Items from a dataset:
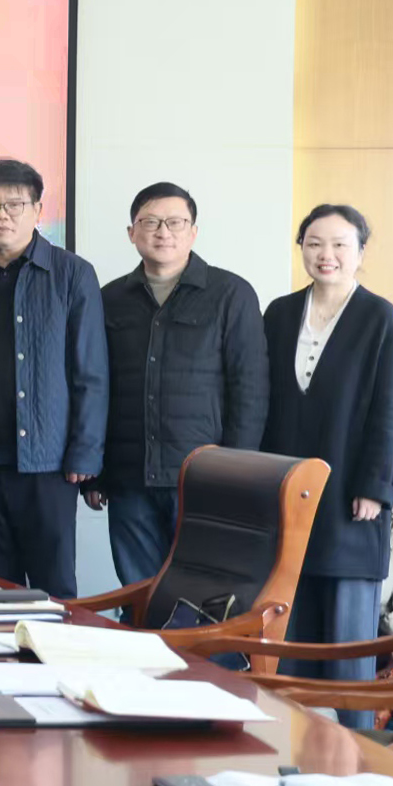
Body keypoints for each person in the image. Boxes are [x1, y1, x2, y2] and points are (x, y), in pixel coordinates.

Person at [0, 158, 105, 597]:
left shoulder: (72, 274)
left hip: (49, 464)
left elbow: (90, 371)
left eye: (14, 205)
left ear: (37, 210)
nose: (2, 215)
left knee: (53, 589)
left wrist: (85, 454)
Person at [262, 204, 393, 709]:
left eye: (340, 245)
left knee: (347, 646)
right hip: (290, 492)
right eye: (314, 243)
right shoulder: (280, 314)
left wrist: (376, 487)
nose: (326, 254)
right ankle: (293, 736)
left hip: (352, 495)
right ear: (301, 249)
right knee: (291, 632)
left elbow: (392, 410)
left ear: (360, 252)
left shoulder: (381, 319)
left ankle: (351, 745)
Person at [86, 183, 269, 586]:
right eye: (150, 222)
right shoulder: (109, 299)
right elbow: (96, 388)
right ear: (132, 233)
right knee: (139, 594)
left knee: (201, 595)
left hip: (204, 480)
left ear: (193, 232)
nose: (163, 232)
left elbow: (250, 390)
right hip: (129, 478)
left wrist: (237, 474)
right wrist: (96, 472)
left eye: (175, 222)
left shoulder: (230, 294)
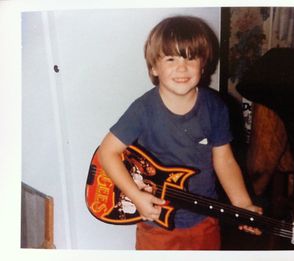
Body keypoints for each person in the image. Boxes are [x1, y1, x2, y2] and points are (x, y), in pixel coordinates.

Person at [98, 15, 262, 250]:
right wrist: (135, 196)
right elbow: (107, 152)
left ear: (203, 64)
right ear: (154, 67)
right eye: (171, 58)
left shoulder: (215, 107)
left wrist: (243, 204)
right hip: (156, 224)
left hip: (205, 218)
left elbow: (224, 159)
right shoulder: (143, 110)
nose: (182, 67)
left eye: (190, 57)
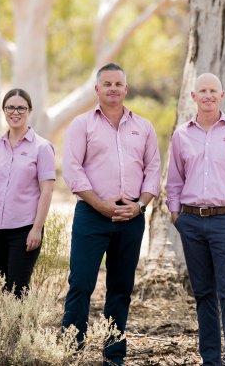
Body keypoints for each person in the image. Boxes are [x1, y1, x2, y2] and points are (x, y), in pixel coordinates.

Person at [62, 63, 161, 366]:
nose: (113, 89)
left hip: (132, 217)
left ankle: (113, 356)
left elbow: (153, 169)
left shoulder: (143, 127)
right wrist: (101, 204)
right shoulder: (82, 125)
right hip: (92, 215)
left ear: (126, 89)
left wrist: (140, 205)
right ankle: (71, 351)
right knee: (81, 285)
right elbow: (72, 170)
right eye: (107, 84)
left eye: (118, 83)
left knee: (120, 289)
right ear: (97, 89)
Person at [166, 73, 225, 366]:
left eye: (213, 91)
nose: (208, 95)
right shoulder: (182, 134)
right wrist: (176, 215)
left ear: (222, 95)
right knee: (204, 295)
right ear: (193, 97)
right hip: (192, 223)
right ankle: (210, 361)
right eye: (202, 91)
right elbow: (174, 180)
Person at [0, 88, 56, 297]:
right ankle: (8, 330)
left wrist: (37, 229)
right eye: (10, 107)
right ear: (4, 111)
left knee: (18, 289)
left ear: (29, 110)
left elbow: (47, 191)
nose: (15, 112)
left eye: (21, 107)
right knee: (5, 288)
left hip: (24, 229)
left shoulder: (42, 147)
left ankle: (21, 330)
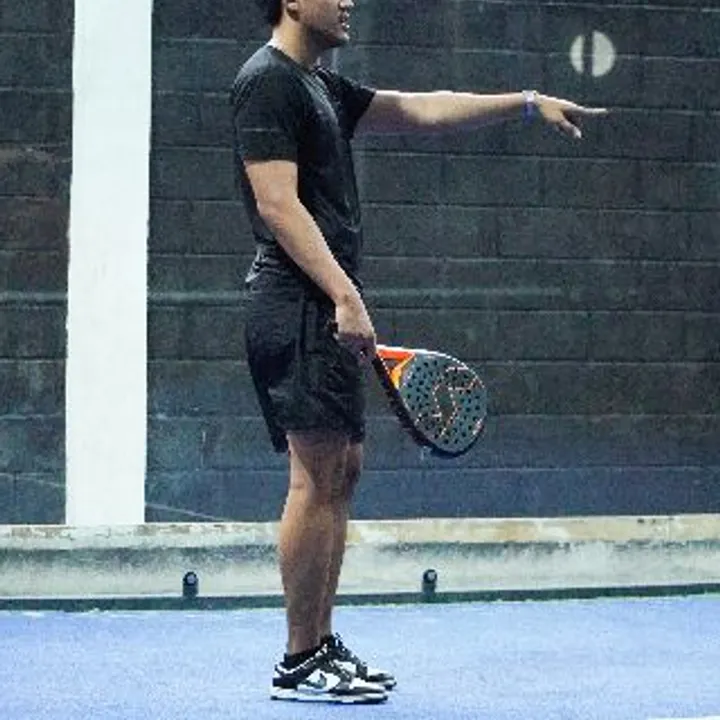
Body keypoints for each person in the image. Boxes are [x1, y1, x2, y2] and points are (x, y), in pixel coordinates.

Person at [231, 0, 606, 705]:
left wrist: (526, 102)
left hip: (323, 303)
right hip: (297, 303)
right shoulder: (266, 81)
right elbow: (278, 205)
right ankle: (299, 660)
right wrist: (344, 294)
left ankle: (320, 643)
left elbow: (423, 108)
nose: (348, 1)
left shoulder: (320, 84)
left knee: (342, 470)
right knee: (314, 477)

HOW TO COMPLETE THIS TASK - The records above are to be copied exactly, with no pictures carried over.

FINAL ANSWER -
Body keypoints for each person in the image. Boxes are [x1, y1, x2, y2] and points are (x, y), in pixel coordinates.

Person at [0, 158, 105, 597]:
left shoulder: (72, 274)
left hip: (49, 464)
left elbow: (90, 371)
left eye: (14, 205)
left ear: (37, 210)
nose: (2, 215)
left knee: (53, 589)
left wrist: (85, 454)
Person at [262, 204, 393, 709]:
left eye: (340, 245)
left knee: (347, 646)
right hip: (290, 492)
right eye: (314, 243)
right shoulder: (280, 314)
left wrist: (376, 487)
nose: (326, 254)
right ankle: (293, 736)
left hip: (352, 495)
right ear: (301, 249)
right knee: (291, 632)
left elbow: (392, 410)
left ear: (360, 252)
left shoulder: (381, 319)
left ankle: (351, 745)
Person at [86, 183, 269, 586]:
right eye: (150, 222)
right shoulder: (109, 299)
right elbow: (96, 388)
right ear: (132, 233)
right knee: (139, 594)
left knee: (201, 595)
left hip: (204, 480)
left ear: (193, 232)
nose: (163, 232)
left elbow: (250, 390)
right hip: (129, 478)
left wrist: (237, 474)
right wrist: (96, 472)
left eye: (175, 222)
left shoulder: (230, 294)
Body keypoints for each person in the image. Boxes are [x1, y1, x2, y2] and points are (x, y), in pixel coordinates.

Person at [98, 15, 262, 250]:
right wrist: (135, 196)
right elbow: (107, 152)
left ear: (203, 64)
right ear: (154, 67)
right eye: (171, 58)
left shoulder: (215, 107)
left wrist: (243, 204)
right hip: (156, 224)
left hip: (205, 218)
left elbow: (224, 159)
right shoulder: (143, 110)
nose: (182, 67)
left eye: (190, 57)
Body keypoints for each person in the image. Boxes are [x1, y1, x2, y2] and points are (x, y), in pixel coordinates.

Person at [62, 63, 161, 366]:
nose: (113, 89)
left hip: (132, 217)
left ankle: (113, 356)
left elbow: (153, 169)
left shoulder: (143, 127)
right wrist: (101, 204)
right shoulder: (82, 125)
right hip: (92, 215)
left ear: (126, 89)
left wrist: (140, 205)
right ankle: (71, 351)
right knee: (81, 285)
right elbow: (72, 170)
right eye: (107, 84)
left eye: (118, 83)
left knee: (120, 289)
right ear: (97, 89)
Person at [166, 73, 225, 366]:
left eye: (213, 91)
nose: (208, 95)
right shoulder: (182, 134)
right wrist: (176, 215)
left ear: (222, 95)
right knee: (204, 295)
right ear: (193, 97)
right hip: (192, 223)
right ankle: (210, 361)
right eye: (202, 91)
right elbow: (174, 180)
Person at [0, 88, 56, 297]:
right ankle: (8, 330)
left wrist: (37, 229)
right eye: (10, 107)
right ear: (4, 111)
left knee: (18, 289)
left ear: (29, 110)
left elbow: (47, 191)
nose: (15, 112)
left eye: (21, 107)
right knee: (5, 288)
left hip: (24, 229)
left shoulder: (42, 147)
left ankle: (21, 330)
Body keypoints for each person in the image. Boxes are [x1, y1, x2, y2] and points are (x, y), in pixel coordinates.

Person at [231, 0, 606, 705]:
left wrist: (526, 102)
left hip: (323, 303)
right hip: (297, 303)
right shoulder: (266, 81)
right elbow: (278, 205)
right ankle: (299, 660)
right wrist: (344, 294)
left ankle: (320, 643)
left elbow: (423, 108)
nose: (348, 1)
left shoulder: (320, 84)
left knee: (342, 470)
right knee: (314, 477)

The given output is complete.